While many of those trying to lose weight often cut calcium-rich foods from their diets, they shouldn’t. Losing and maintaining weight can be difficult at times, yet preliminary studies indicate that getting enough calcium, especially through low-fat dairy sources, may make it easier. Researchers propose that a lack of calcium may be a reason why many diets fail. When overall calorie consumption is accounted for, calcium not only helps to keep weight in check, but has also been specifically associated with decreases in body fat.
More good news -- increased dietary calcium levels have been shown to accelerate the loss of weight and body fat, including increased loss from the abdominal region, when accompanied by caloric restriction. Therefore, it appears that calcium levels have the potential to affect a person’s “shape” as well as overall body weight.

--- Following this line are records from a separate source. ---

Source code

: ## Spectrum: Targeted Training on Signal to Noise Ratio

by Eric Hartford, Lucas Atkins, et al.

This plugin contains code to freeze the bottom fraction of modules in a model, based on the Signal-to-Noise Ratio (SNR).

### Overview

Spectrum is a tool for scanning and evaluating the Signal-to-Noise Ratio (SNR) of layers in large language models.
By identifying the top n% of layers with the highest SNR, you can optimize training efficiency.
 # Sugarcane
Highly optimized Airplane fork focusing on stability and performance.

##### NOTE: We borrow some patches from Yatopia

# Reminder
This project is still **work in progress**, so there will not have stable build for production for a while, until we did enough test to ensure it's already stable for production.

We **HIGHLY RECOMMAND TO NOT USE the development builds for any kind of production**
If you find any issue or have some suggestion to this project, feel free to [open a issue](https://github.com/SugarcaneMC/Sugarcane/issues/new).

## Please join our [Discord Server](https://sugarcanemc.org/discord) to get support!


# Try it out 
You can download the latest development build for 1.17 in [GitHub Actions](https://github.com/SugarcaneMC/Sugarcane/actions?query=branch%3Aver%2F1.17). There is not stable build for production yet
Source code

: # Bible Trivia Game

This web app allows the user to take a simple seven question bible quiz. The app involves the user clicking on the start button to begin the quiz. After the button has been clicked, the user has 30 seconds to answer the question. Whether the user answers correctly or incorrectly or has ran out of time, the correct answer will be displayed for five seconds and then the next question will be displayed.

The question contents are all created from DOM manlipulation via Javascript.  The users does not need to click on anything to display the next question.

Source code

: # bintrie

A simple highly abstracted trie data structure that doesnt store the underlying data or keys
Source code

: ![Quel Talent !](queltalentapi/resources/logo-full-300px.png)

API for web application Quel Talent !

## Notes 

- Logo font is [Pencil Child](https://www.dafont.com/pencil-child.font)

Below I have outlined a day of nutrition rich in calcium and low-fat dairy. If you are concerned with lactose intolerance, try what I recommend to many of my clients. Take a Lactaid caplet with your first bite of dairy foods, it really does seem to work for most who use it.
Skim or soy latte or café au lait (decaf or regular)
3 egg whites
1 slice 2% American or cheddar cheese
1 piece of fruit of your choice
Breakstone’s 2% cottage cheese with 6 crushed almonds mixed in
Tossed “Greek Salad” with
Tomatoes and cucumbers
1 mozzarella stick
Light soft cheese (goat or laughing cow) spread on celery
Quinoa or wild rice
Decaf skim or soy chai steamer or cappuccino
Mocha “Panna Cotta”
Mix together, chilled
1/2 cup part-skim ricotta cheese
1/2 teaspoon unsweetened cocoa powder
1/4 teaspoon vanilla extract
1 package sugar substitute
Dash espresso powder (or instant decaf coffee)
5 mini chocolate chips
Davies KM, Heaney RP, Recker RR, et al. Calcium intake and body weight. J Clin Endocrinol Metab. 2000 Dec; 85(12):4635-8.
Jacqmain M, Doucet E, Despres JP, et al. Calcium intake, body composition, and lipoprotein-lipid concentrations in adults. Am J Clin Nutr. 2003 Jun; 77(6):1448-52.